▶ _Work order_
Rewrite every line from the start of the rows through the line that contains "campaign for the", both included, as a Markdown table with the columns Number and Line. Number the lines in order and leave out blank lines.

Saved entries
━━━━

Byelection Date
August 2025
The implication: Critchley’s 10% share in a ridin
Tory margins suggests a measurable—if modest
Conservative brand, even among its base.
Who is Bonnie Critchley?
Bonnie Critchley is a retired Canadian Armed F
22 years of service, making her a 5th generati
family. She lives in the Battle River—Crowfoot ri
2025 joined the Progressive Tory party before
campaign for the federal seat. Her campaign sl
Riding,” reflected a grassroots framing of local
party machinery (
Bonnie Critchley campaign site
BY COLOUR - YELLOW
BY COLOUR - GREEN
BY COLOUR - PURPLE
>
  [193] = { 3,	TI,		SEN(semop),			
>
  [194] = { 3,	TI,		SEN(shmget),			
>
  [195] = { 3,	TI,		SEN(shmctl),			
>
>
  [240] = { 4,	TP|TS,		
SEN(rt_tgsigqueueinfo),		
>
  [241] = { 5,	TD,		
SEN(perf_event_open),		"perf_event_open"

━━━━

▶ _Solution to this task_
| Number | Line |
|---|---|
| 1 | Byelection Date |
| 2 | August 2025 |
| 3 | The implication: Critchley’s 10% share in a ridin |
| 4 | Tory margins suggests a measurable—if modest |
| 5 | Conservative brand, even among its base. |
| 6 | Who is Bonnie Critchley? |
| 7 | Bonnie Critchley is a retired Canadian Armed F |
| 8 | 22 years of service, making her a 5th generati |
| 9 | family. She lives in the Battle River—Crowfoot ri |
| 10 | 2025 joined the Progressive Tory party before |
| 11 | campaign for the federal seat. Her campaign sl |